Baby sister once worked at a restaurant where the piece de resistance was the “high pour,” in which your server would balance your coffeecup on her toe, raise the pot up and pour the coffee six feet right into the cup.

Very impressive, but it took about half an hour to master. I have been harboring similar suspicions about the artistry required to draw pictures on lattes and stout.

It’s related to the way people go nuts over the fiddle solo in “The Devil Went Down to Georgia.” The song is covered by some pretty lousy bar bands, so how masterful can it be?

In the words of Bob Dylan, “Applause is kind of bullshit.”

 

Speaking of unearned kudos, over in xkcd, they’re honoring the perceptive people who spot what NASA couldn’t.

Which you might say would be funnier in a world where barstool geniuses weren’t also second-guessing epidemiologists, but that just makes me laugh harder.

 

Caulfield truly is a genius, but an unformed one, and it’s fun to see Frazz (AMS) and even Mrs. Olson call him on it.

Kids that age do love Shel Silverstein, and I have no problem with that part, because, while Silverstein was no T.S. Eliot, at least he employed meter and end rhyme and, if most of his poems were playful, he respected the format.

Elsewhere in purported literature, a thoughtful, touching 100-word essay may be good philosophy, but breaking it up into short lines does not turn it into a poem.

Frost famously compared blank verse to playing tennis with the net down, but I’d extend the metaphor to say that the occasional bit of forced meter is like the shot that hits the top of the net and then rolls over for the point.

 

Speaking of pants, and elastic waistbands, Sandra Bell Lundy — assuming she has some sort of normal lead time — stumbled into a hot topic with this Between Friends (KFS).

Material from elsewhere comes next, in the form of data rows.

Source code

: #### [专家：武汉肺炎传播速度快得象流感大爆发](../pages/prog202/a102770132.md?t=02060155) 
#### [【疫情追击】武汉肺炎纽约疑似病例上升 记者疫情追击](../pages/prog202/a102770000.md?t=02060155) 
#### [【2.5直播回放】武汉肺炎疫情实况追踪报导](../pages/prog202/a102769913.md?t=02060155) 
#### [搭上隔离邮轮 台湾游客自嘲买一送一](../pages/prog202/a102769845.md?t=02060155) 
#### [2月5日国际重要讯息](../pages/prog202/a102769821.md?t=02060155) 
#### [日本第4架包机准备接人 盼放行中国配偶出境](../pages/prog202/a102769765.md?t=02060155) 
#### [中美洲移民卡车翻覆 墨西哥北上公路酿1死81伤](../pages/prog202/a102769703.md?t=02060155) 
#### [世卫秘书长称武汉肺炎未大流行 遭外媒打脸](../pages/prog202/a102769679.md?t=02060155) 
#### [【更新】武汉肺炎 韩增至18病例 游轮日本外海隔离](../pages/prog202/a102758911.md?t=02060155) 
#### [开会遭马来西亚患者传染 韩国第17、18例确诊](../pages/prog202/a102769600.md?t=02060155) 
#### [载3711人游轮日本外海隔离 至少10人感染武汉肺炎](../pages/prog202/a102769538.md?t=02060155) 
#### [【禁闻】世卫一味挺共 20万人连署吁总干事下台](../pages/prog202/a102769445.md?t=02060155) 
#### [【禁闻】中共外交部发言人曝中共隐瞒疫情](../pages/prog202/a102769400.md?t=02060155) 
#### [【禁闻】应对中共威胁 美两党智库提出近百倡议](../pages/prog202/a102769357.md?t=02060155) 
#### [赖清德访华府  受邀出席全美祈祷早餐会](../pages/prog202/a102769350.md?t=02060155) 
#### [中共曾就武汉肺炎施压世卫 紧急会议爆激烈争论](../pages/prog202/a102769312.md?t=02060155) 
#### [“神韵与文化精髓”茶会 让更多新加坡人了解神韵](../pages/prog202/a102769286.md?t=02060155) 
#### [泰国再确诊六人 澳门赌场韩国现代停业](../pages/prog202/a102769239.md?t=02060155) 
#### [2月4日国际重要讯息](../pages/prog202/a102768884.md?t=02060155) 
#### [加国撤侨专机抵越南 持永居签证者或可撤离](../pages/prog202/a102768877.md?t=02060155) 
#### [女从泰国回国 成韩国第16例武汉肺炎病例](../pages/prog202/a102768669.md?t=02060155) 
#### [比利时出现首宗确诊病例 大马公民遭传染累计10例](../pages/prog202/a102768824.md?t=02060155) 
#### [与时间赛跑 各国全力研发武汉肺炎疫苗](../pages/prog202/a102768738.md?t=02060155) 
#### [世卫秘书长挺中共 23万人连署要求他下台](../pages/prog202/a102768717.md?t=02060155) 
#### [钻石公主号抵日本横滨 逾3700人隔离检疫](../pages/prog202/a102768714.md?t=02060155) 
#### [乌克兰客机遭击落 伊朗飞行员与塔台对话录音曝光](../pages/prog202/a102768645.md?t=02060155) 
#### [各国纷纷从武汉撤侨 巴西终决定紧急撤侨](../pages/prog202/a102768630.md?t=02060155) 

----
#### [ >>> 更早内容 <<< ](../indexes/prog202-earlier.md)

I’ve just seen an article in the Washington Post, and then saw it mirrored on NPR last night, and it seems Gen Z has been mocking Millennials over their skinny jeans, and joyfully bringing back into vogue the comfortable pants their elders derided as “mom jeans.”

And the Millennials are piiiiiiissed.

I never understood the pleasure of cramming yourself into denim sausage casings, but, hey, I’m a Boomer. Millennials have been pissed at me for a long time.

Fight nicely, kids. Try not to get blood stains on the ceiling.

 

In other fashion news, Pardon My Planet (KFS) echoes a back-and-forth in soccer, where goalkeepers are allowed to provide their own jerseys.

One school of thought is that dark colors let you move in the goal mouth more stealthily, while the other is that bright colors make shooters unconsciously target you, making saves easier.

Here, Batman embraces both theories.

 

Finally, it wasn’t Jim Meddick’s intent, but this Monty (AMS) made me realize why anti-vaxxers are so militant about not getting shots.

They’re tired of hearing “It’s just a little prick.”

 

Red mom jeans with the bottoms rolled up:

Community Comments

#1 Mary McNeil
May/13/2021
@ 5:49 pm

Odd that some of the anti-vaxxers are “just little…: too.

As smart as Caulfield is, I’m sure he’s aware of Silverstein’s career as a “Playboy” cartoonist.